◆ Estratto del documento
Frenare l’ondata di destra. Sanchez va ad elezioni anticipate per cercare di costruire un argine di coalizioni elettorali, che siano capaci di fermare l’ascesa della destra insieme alla destra estrema. I popolari nel voto del 28 maggio hanno incrementato il loro potere municipale, disastro Podemos, i franchisti di Vox si affacciano pericolosi. Tiene Barcellona, Catalunya e il Paese basco, ma è troppo poco.
di Angelo Miotto

La mappa di Spagna si è colorata del blu del Partido popular, oggi capitanato dal galiziano Alberto Núñez Feijóo, che è riuscito a risollevare il partito dai passi falsi di Mariano Rajoy e che ora si rivolge esplicitamente alla destra franchista di Vox: “Si quieren derogar el sanchismo, pueden facilitarlo”, ha detto il leader, che cerca contemporaneamente di svuotare l’ultradestra, per una maggioranza assoluta a livello di stato.

Qui trovate tutti i numeri del voto amministrativo, che rivendica il duplice aspetto che riveste in ogni tornata elettorale: da una parte gli elettori sono chiamati a premiare con il proprio voto politiche territoriali, candidati più vicini e noti, promesse che hanno una ricaduta effettiva sulla quotidianità. Dall’altra il barometro indica gli spostamenti che possono essere capitalizzati dal punto di vista nazionale, dove i temi si fanno più generali e però le indicazioni del territorio indicano le prossime rotte che aspettano i partiti che concorreranno al voto.

A destra

Sparisce Ciudadanos, che era nato come il Podemos della destra antinazionalista e che per alcune elezioni aveva raggiunto risultati importanti. Tutto il patrimonio è finito per scivolare nel cassetto di preferenze del Partido Popular, gli estremisti verso Vox. Se il nuovo corso dei popolari era quello di non farsi mangiare voti dalla destra franchista, ora – come detto – guardano interessati a quei sondaggi che dicono che potrebbero conquistare una maggioranza assoluta proprio con un governo insieme ai falangisti di Abascal.

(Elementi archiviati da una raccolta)
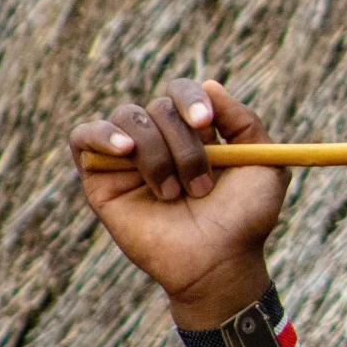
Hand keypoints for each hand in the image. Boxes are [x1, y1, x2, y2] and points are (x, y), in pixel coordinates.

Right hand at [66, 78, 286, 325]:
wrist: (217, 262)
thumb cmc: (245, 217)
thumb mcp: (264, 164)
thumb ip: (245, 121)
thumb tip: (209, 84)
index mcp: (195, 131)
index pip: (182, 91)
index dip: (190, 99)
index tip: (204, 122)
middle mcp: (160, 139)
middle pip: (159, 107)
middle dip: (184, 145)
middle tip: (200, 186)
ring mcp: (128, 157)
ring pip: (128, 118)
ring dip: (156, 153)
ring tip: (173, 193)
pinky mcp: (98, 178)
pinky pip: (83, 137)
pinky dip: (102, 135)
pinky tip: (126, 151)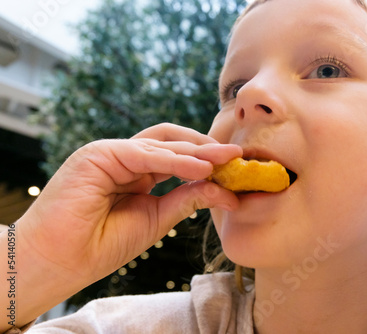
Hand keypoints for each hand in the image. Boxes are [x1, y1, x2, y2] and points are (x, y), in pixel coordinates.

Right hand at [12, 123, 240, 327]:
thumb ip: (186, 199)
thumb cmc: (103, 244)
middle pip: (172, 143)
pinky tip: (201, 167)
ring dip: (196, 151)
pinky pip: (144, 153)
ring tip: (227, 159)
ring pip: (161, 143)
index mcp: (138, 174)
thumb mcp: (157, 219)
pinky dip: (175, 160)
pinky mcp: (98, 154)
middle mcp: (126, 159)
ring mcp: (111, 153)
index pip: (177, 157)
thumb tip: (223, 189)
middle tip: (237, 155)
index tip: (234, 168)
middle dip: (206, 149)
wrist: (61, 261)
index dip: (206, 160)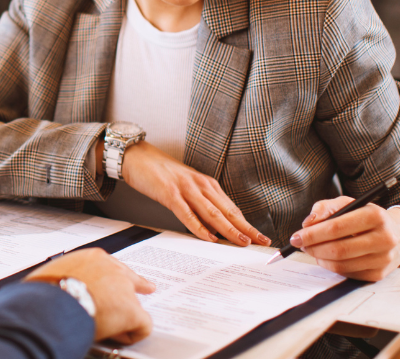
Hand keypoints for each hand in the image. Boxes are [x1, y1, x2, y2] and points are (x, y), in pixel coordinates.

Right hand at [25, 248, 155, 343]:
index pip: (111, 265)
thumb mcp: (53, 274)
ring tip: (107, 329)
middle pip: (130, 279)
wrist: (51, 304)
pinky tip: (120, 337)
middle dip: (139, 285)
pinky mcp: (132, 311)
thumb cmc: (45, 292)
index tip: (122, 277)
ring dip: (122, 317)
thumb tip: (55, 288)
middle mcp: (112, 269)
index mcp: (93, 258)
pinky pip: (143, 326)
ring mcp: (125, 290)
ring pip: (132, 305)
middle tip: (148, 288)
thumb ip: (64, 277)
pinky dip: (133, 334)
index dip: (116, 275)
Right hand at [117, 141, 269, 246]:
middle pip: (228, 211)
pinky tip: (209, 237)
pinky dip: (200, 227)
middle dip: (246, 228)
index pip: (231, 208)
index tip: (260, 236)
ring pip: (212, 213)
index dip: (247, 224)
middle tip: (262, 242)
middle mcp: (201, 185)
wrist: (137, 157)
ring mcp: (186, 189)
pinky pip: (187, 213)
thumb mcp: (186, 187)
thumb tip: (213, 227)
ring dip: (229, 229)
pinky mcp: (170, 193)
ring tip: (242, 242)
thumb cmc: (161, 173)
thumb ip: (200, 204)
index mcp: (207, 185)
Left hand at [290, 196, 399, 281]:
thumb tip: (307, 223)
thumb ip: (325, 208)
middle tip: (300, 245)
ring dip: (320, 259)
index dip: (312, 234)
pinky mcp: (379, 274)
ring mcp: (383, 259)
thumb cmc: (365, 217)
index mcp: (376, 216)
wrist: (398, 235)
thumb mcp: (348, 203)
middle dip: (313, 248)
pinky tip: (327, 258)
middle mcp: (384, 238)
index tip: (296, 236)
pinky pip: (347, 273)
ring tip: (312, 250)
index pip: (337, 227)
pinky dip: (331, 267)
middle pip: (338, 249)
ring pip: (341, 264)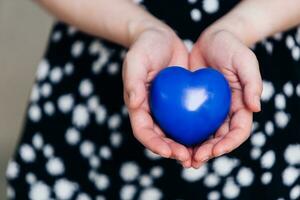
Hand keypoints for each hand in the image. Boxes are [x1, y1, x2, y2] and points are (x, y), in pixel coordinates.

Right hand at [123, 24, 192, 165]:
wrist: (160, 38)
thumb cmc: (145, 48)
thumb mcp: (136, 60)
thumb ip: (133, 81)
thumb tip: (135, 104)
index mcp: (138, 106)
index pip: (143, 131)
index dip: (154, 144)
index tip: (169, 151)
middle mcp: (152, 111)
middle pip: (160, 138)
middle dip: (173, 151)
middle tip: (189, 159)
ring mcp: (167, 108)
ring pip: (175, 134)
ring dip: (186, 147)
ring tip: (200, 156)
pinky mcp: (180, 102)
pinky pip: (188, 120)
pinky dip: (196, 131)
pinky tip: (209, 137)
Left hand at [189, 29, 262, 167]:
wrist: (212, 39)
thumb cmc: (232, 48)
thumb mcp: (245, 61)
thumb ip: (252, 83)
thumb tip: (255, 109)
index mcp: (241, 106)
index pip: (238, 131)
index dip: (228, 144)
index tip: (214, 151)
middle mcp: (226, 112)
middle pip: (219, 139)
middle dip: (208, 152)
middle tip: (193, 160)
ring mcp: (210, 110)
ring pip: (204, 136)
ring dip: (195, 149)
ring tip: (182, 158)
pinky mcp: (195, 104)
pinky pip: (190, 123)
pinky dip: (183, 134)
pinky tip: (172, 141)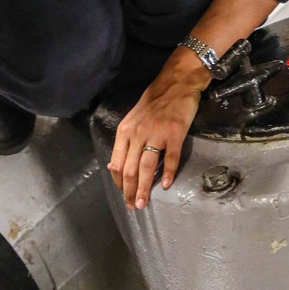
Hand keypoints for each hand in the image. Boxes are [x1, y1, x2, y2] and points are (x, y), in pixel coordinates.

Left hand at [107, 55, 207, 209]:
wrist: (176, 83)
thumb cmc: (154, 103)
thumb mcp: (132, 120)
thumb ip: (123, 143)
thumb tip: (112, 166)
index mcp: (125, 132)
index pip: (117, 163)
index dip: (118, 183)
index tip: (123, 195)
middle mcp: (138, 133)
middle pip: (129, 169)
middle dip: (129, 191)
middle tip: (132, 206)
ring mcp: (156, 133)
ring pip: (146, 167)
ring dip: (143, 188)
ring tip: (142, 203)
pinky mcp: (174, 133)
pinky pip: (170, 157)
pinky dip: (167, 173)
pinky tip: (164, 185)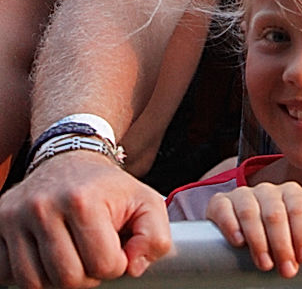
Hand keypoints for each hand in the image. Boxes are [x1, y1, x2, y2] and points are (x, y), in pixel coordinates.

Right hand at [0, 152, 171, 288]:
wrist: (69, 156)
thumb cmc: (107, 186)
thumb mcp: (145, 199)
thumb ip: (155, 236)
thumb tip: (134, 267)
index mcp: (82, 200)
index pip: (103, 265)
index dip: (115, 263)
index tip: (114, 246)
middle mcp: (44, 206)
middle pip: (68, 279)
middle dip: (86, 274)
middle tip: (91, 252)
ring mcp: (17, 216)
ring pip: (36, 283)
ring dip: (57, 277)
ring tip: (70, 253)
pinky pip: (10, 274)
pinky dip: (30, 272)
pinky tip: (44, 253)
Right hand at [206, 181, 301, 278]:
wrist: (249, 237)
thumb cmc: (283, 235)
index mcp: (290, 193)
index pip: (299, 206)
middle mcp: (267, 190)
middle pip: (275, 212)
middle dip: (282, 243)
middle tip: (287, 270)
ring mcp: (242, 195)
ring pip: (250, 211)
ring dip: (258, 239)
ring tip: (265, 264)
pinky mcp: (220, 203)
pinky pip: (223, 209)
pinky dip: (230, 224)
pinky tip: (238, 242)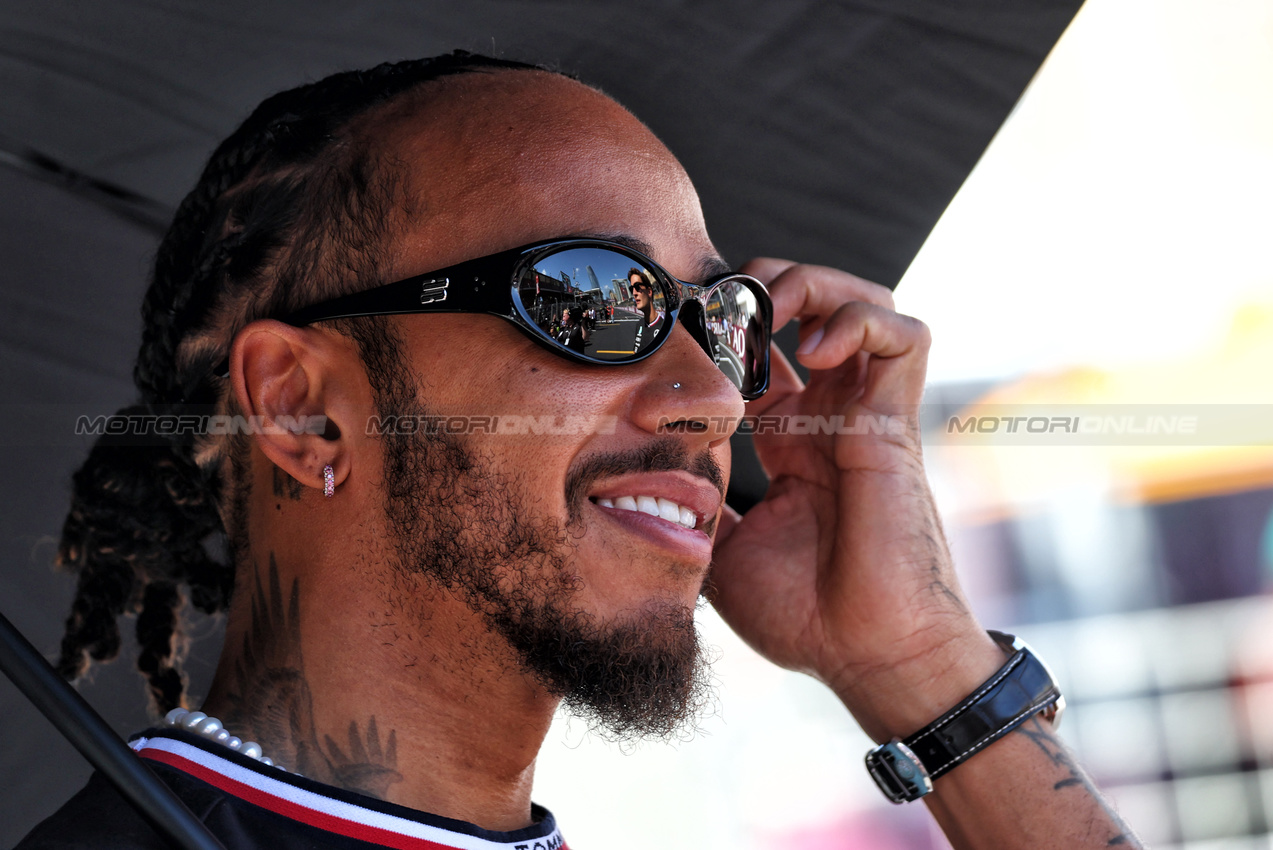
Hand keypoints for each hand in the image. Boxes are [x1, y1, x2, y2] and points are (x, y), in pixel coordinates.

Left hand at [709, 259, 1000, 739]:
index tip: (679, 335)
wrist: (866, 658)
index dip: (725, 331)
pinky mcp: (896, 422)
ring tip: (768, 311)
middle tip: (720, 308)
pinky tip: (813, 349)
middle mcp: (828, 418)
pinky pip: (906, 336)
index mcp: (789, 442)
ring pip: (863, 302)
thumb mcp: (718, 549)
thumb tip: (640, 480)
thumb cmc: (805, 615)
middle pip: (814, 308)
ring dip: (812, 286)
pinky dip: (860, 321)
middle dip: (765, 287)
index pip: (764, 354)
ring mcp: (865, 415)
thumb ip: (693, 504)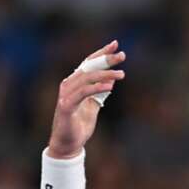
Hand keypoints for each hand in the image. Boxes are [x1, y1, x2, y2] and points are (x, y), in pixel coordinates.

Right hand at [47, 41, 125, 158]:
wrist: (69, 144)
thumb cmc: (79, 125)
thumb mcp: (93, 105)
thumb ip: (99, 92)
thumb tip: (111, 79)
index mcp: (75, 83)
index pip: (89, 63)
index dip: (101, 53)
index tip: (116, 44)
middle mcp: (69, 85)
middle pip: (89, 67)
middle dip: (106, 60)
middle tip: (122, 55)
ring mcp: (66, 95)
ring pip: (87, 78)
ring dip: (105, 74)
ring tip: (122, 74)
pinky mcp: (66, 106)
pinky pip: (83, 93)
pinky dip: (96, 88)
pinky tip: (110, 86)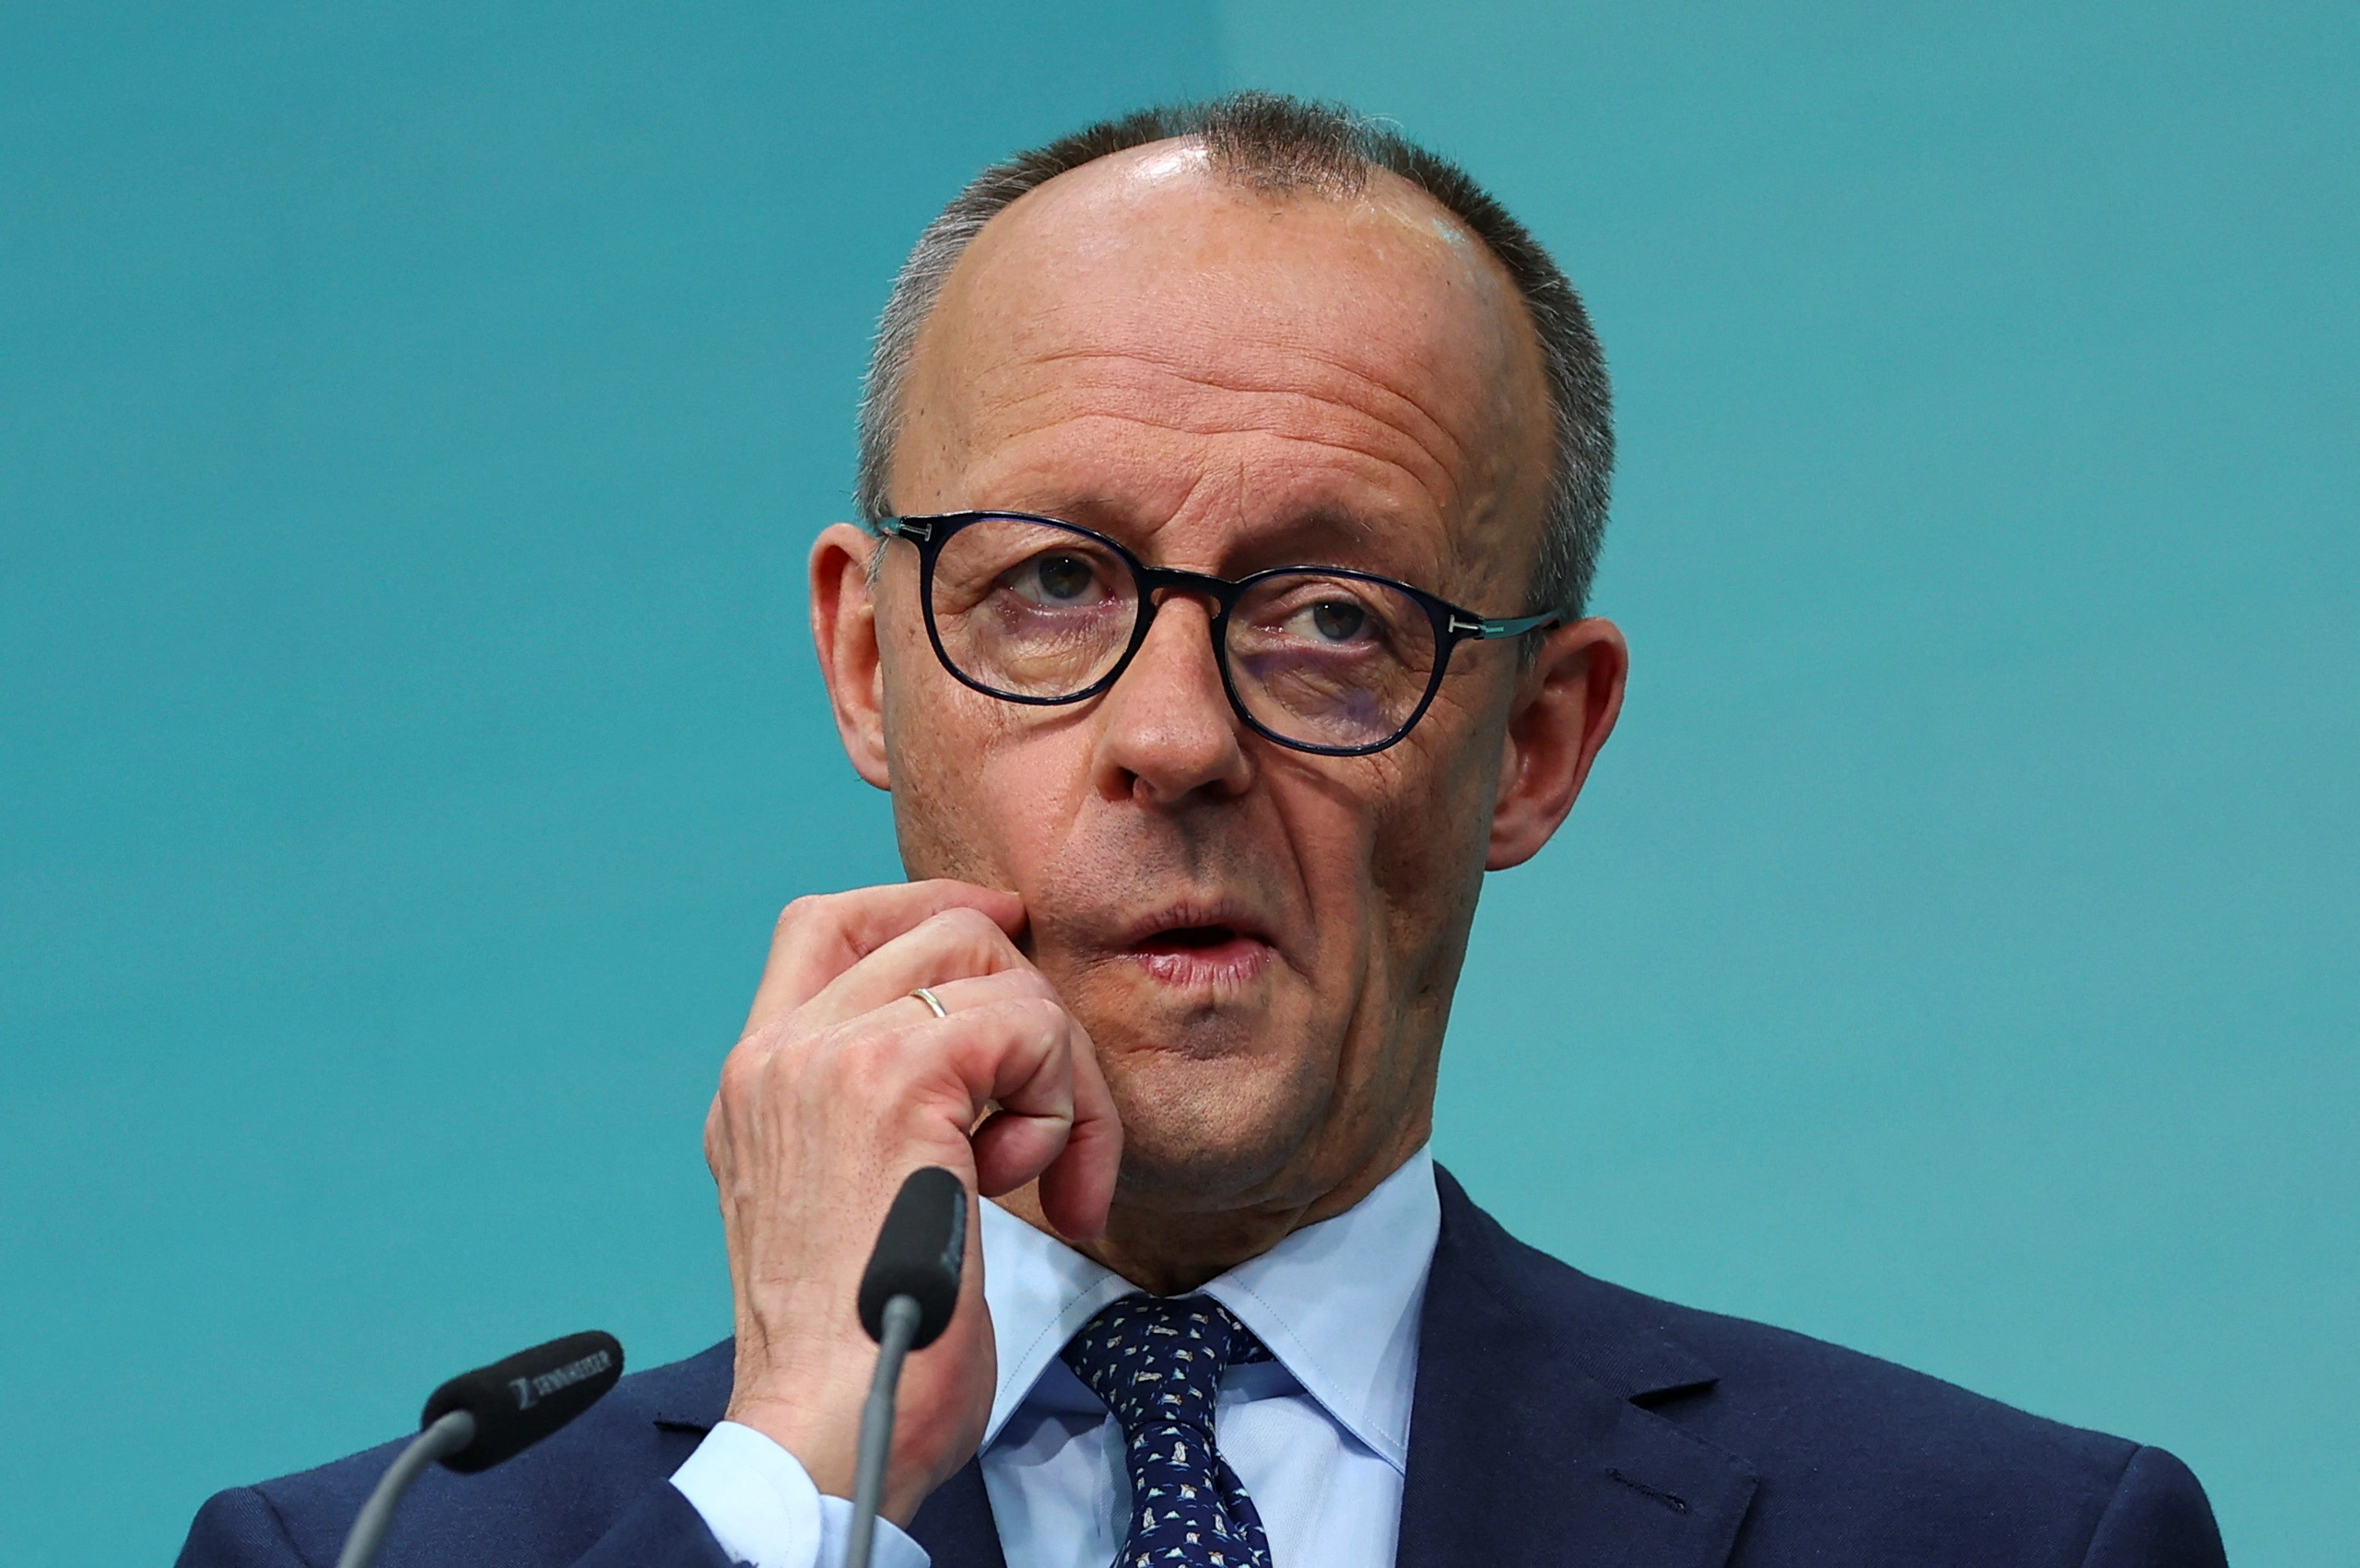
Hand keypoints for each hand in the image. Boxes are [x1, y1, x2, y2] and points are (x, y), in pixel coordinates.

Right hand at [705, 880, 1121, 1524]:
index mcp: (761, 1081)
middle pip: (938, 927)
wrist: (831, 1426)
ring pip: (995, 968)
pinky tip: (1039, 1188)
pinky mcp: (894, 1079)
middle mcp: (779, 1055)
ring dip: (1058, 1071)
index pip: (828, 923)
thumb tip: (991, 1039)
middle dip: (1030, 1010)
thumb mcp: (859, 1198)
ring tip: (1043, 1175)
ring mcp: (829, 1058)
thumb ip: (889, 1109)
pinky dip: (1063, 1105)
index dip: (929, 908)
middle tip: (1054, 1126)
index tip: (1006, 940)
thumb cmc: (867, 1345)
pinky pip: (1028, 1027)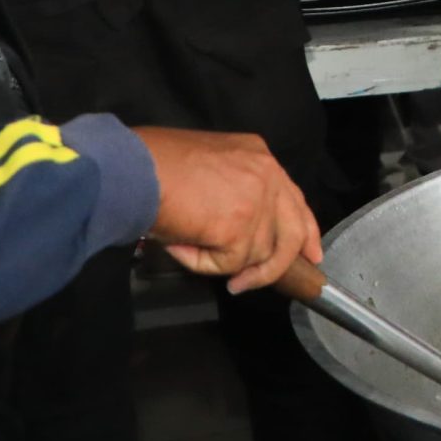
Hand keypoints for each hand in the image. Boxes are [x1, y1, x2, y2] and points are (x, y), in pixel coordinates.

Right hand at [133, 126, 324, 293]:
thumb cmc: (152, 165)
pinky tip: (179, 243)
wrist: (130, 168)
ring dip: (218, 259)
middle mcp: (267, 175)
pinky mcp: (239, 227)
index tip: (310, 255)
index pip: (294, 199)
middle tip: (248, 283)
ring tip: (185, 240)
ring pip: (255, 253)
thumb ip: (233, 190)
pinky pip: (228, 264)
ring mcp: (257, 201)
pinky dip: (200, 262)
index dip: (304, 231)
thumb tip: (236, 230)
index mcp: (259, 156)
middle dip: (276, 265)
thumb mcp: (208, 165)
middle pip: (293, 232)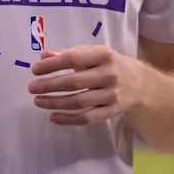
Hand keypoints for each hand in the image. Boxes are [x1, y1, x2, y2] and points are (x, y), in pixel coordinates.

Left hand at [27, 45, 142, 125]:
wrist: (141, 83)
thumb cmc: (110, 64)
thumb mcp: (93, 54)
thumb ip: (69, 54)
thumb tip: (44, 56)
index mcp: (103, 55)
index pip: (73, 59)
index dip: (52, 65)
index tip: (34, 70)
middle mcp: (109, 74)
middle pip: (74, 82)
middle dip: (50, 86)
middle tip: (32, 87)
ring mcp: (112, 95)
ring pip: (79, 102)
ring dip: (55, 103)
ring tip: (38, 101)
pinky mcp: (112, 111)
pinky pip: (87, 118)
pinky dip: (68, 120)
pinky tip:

◆ Consegna
Ricopia dall'articolo sulle elezioni in Spagna il passo che va da "La mappa di" fino a "livello di stato.".

◆ Risposta
La mappa di Spagna si è colorata del blu del Partido popular, oggi capitanato dal galiziano Alberto Núñez Feijóo, che è riuscito a risollevare il partito dai passi falsi di Mariano Rajoy e che ora si rivolge esplicitamente alla destra franchista di Vox: “Si quieren derogar el sanchismo, pueden facilitarlo”, ha detto il leader, che cerca contemporaneamente di svuotare l’ultradestra, per una maggioranza assoluta a livello di stato.